## Section:
New Results2>
### Other Results3>

**Sequential approaches for learning datum-wise sparse representations [9] **

In supervised classification, data representation is usually considered at the dataset level: one looks for the “best” representation of data assuming it to be the same for all the data in the data space. We propose a different approach where the representations used for classification are tailored to each datum in the data space. One immediate goal is to obtain sparse datum-wise representations: our approach learns to build a representation specific to each datum that contains only a small subset of the features, thus allowing classification to be fast and efficient. This representation is obtained by way of a sequential decision process that sequentially chooses which features to acquire before classifying a particular point; this process is learned through algorithms based on Reinforcement Learning. The proposed method performs well on an ensemble of medium-sized sparse classification problems. It offers an alternative to global sparsity approaches, and is a natural framework for sequential classification problems. The method extends easily to a whole family of sparsity-related problems which would otherwise require developing specific solutions. This is the case in particular for cost-sensitive and limited-budget classification, where feature acquisition is costly and is often performed sequentially.
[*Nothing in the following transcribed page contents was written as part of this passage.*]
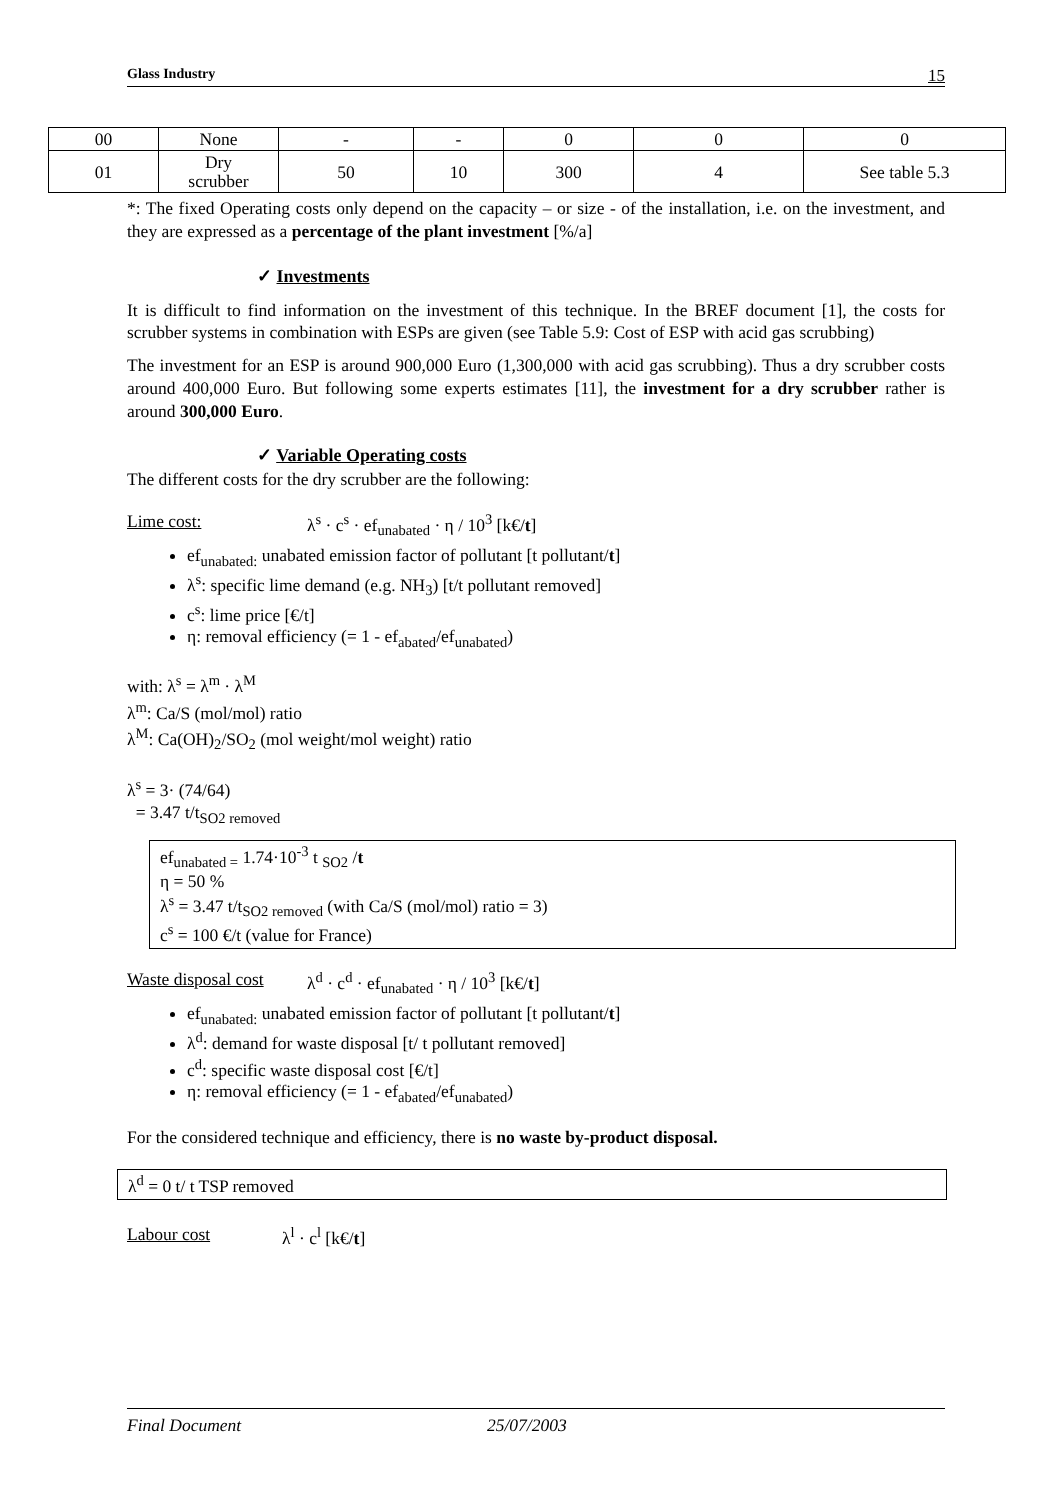Glass Industry 15
| 00 | None | - | - | 0 | 0 | 0 |
| 01 | Dry scrubber | 50 | 10 | 300 | 4 | See table 5.3 |
*: The fixed Operating costs only depend on the capacity – or size - of the installation, i.e. on the investment, and they are expressed as a percentage of the plant investment [%/a]
✓ Investments
It is difficult to find information on the investment of this technique. In the BREF document [1], the costs for scrubber systems in combination with ESPs are given (see Table 5.9: Cost of ESP with acid gas scrubbing)
The investment for an ESP is around 900,000 Euro (1,300,000 with acid gas scrubbing). Thus a dry scrubber costs around 400,000 Euro. But following some experts estimates [11], the investment for a dry scrubber rather is around 300,000 Euro.
✓ Variable Operating costs
The different costs for the dry scrubber are the following:
Lime cost: λ<sup>s</sup> · c<sup>s</sup> · ef<sub>unabated</sub> · η / 10<sup>3</sup> [k€/t]
ef<sub>unabated:</sub> unabated emission factor of pollutant [t pollutant/t]
λ<sup>s</sup>: specific lime demand (e.g. NH<sub>3</sub>) [t/t pollutant removed]
c<sup>s</sup>: lime price [€/t]
η: removal efficiency (= 1 - ef<sub>abated</sub>/ef<sub>unabated</sub>)
with: λ<sup>s</sup> = λ<sup>m</sup> · λ<sup>M</sup>
λ<sup>m</sup>: Ca/S (mol/mol) ratio
λ<sup>M</sup>: Ca(OH)<sub>2</sub>/SO<sub>2</sub> (mol weight/mol weight) ratio
λ<sup>s</sup> = 3· (74/64)
= 3.47 t/t<sub>SO2 removed</sub>
ef<sub>unabated =</sub> 1.74·10<sup>-3</sup> t <sub>SO2</sub> /t
η = 50 %
λ<sup>s</sup> = 3.47 t/t<sub>SO2 removed</sub> (with Ca/S (mol/mol) ratio = 3)
c<sup>s</sup> = 100 €/t (value for France)
Waste disposal cost λ<sup>d</sup> · c<sup>d</sup> · ef<sub>unabated</sub> · η / 10<sup>3</sup> [k€/t]
ef<sub>unabated:</sub> unabated emission factor of pollutant [t pollutant/t]
λ<sup>d</sup>: demand for waste disposal [t/ t pollutant removed]
c<sup>d</sup>: specific waste disposal cost [€/t]
η: removal efficiency (= 1 - ef<sub>abated</sub>/ef<sub>unabated</sub>)
For the considered technique and efficiency, there is no waste by-product disposal.
λ<sup>d</sup> = 0 t/ t TSP removed
Labour cost λ<sup>l</sup> · c<sup>l</sup> [k€/t]
Final Document 25/07/2003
Finally, our approach can handle non-differentiable loss functions or combinatorial optimization encountered in more complex feature selection problems.

**Multiple Operator-valued Kernel Learning [60] **

Positive definite operator-valued kernels generalize the well-known notion of reproducing kernels, and are naturally adapted to multi-output learning situations. This paper addresses the problem of learning a finite linear combination of infinite-dimensional operator-valued kernels which are suitable for extending functional data analysis methods to nonlinear contexts. We study this problem in the case of kernel ridge regression for functional responses with an lr-norm constraint on the combination coefficients. The resulting optimization problem is more involved than those of multiple scalar-valued kernel learning since operator-valued kernels pose more technical and theoretical issues. We propose a multiple operator-valued kernel learning algorithm based on solving a system of linear operator equations by using a block coordinatedescent procedure. We experimentally validate our approach on a functional regression task in the context of finger movement prediction in brain-computer interfaces.